We're already seeing some of this activity take place. Blue Coat bought Elastica in late 2015 to augment its own web-security offerings with Elastica's increasingly popular CASB (cloud access security broker) technology that offered continuous visibility and threat protection specifically built for cloud services. And Symantec, in turn, is buying Blue Coat, which will augment their own on-premise security services with Blue Coat's cloud security products. Cisco's purchase of OpenDNS provides a similar complement to its current offerings. IBM Security will acquire Resilient Systems, which will add incident response capabilities to its current portfolio. And the list goes on.
The collection of CyberSecurity "unicorns" (e.g. Tanium, Okta, Illumio, and Lookout) as well as earlier stage customer favorites are surely on several corporate development lists as we speak.
Demand for more comprehensive feature sets isn't the only thing that'll drive this M&A fervor. For some public companies like FireEye, the attraction could be a belief that their stock is undeservedly low. Given the macro environment around cyber-security spending, this type of company makes a great target for a private-equity buyout that could take them private, clean up some of their problem areas and get them ready for a second IPO. Proofpoint and Imperva are two companies that could follow that path or be acquired by a larger strategic vendor like HPE Security, which would augment HPE's portfolios with strong application (Imperva) and email (Proofpoint) products.

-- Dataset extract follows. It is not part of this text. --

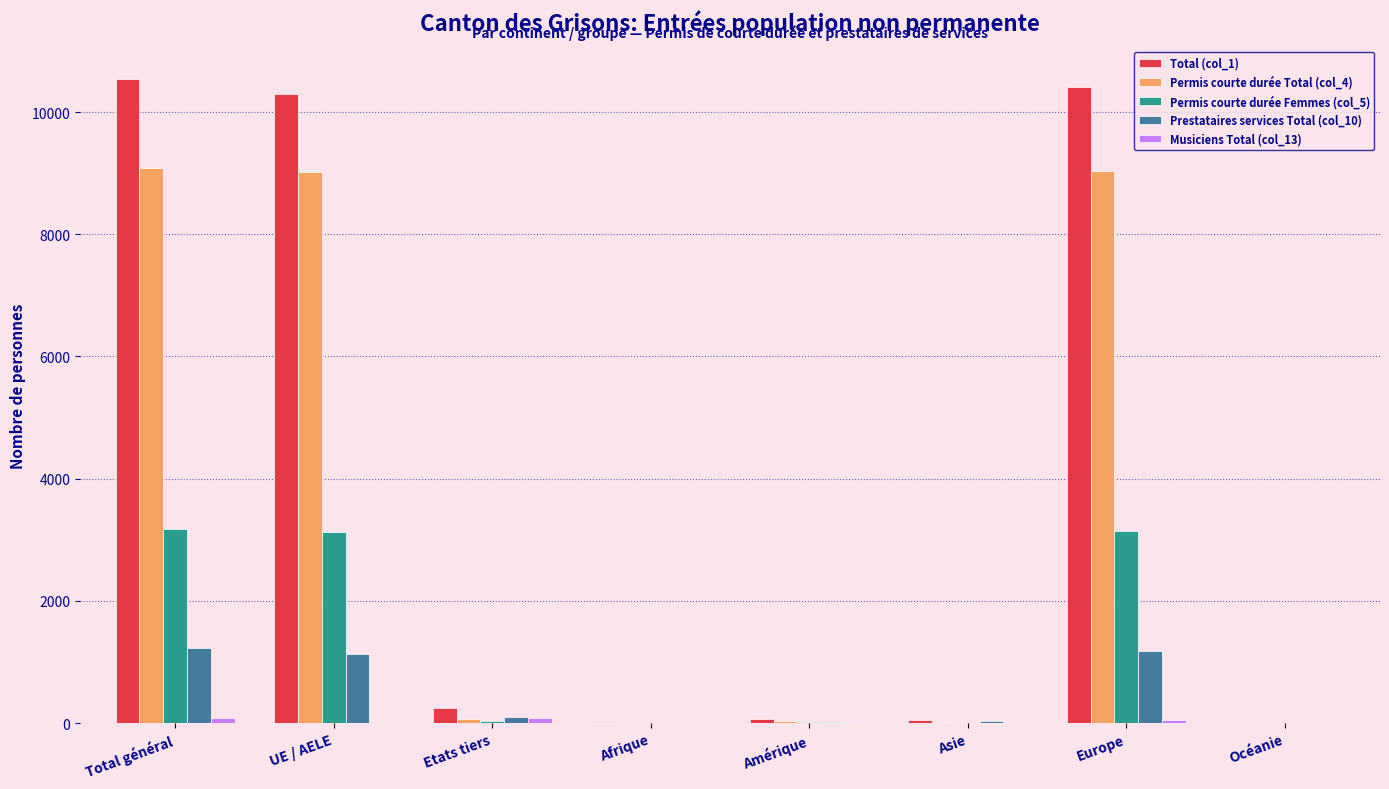

How many series are shown in this chart?

5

And the buyers will move beyond the usual U.S.-based technology companies; we will see some interesting international acquisitions from companies such Samsung, BAE, Checkpoint, NTT, and BT. We'll also see some non-traditional cybersecurity buyers including auto companies, retailers, and industrial stalwarts. Security is important enough to these markets that they'll want to own their own destiny rather than entrusting it to other vendors.
The security space is sitting in a perfect storm of an incredible demand for services, constrained supply of talent, and ever-evolving product needs. This makes it one of the more attractive areas for early stage investment and certainly an area where we'll continue to see big-ticket acquisitions and some lucrative IPOs in the coming months. Interesting — and active — times ahead.